SUSTAIN-6 is the CV safety trial for semaglutide, an investigational, once-weekly GLP-1 receptor agonist. As in the previous studies, it met both the primary endpoint of CV safety as well as the reduction in incidence of 3-point MACE compared with placebo. Unlike in the previous studies, a reduction in nonfatal stroke was the key driver for the overall benefit. Also of note, there was a significant increase in the risk for retinopathy seen in the subjects treated with semaglutide [15].
Reducing CV risk in our patients with diabetes
In early 2017, we now have at least two medications with proven CV benefit in patients with type 2 diabetes and established CVD. Additionally, metformin is widely regarded as having benefit for reducing MI in patients with new-onset diabetes. Pioglitazone has also demonstrated benefit for secondary prevention of MI and stroke. Most guidelines agree that metformin should be used as initial antihyperglycemic therapy for patients with type 2 diabetes, without regard to the presence of CVD. With the new data showing CV benefit of diabetes drugs in patients with established CVD, should we be using these agents preferentially in patients with known CVD? The Canadian Diabetes Association updated their Clinical Practice Guidelines for Pharmacologic Management of Type 2 Diabetes in November 2016. In this update, they recommend prioritizing medications with known CV benefit for those patients with established CVD [16]. Similarly, the Israel National Diabetes Council updated their guidelines to include SGLT-2 inhibitors as second-line therapy in patients with established CVD [17]. Most recently, the ADA 2017 Standards of Medical Care in Diabetes now includes the recommendations to consider empagliflozin or liraglutide in patients with known CVD to reduce their risk of mortality [18], but to date no other organization has updated their guidelines to include these new data.

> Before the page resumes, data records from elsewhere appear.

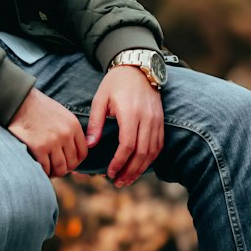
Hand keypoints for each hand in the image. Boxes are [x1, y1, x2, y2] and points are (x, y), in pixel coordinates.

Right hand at [8, 88, 86, 177]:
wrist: (18, 101)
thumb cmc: (37, 108)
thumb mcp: (61, 114)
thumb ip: (69, 131)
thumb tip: (73, 151)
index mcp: (73, 125)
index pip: (83, 152)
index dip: (75, 161)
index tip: (67, 162)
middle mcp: (65, 134)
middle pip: (72, 163)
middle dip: (64, 168)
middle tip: (55, 168)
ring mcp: (52, 142)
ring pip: (60, 169)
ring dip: (54, 172)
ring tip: (47, 170)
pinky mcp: (38, 147)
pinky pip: (45, 168)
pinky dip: (43, 171)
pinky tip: (38, 167)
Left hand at [86, 65, 163, 187]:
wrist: (137, 67)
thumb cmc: (115, 83)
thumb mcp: (100, 99)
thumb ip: (96, 123)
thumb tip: (89, 145)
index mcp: (130, 113)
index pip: (128, 145)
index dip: (120, 162)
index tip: (110, 173)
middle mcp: (147, 118)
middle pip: (142, 153)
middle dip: (130, 171)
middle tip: (118, 182)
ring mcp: (157, 120)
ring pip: (152, 152)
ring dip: (141, 169)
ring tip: (127, 179)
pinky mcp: (161, 121)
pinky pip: (159, 145)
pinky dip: (150, 159)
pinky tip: (140, 167)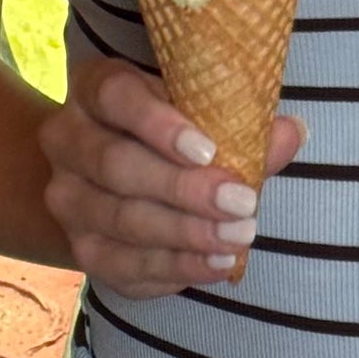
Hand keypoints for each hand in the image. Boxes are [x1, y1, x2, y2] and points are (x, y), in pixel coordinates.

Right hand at [38, 57, 305, 295]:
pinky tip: (218, 263)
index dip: (160, 124)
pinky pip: (127, 266)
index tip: (208, 150)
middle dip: (185, 189)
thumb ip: (240, 127)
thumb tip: (292, 133)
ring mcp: (68, 200)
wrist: (111, 187)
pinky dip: (178, 267)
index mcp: (94, 90)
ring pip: (122, 220)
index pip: (116, 97)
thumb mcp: (198, 118)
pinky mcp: (83, 250)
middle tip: (242, 203)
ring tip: (238, 237)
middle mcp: (66, 141)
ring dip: (187, 233)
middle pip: (117, 165)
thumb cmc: (168, 139)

As for the practicing clinician, the recommendations for individualization of therapy remain the cornerstone for selection of therapy for hyperglycemia in type 2 diabetes. In patients with type 2 diabetes and CVD and in the absence of contraindications, the addition of empagliflozin or liraglutide should be considered as add-on therapy to metformin to reduce risk of death from CVD. In the absence of clinical trial data to compare the outcomes of these two therapies, the optimal choice is unknown. As in every patient encounter, healthcare providers should engage in shared decision-making with their patients.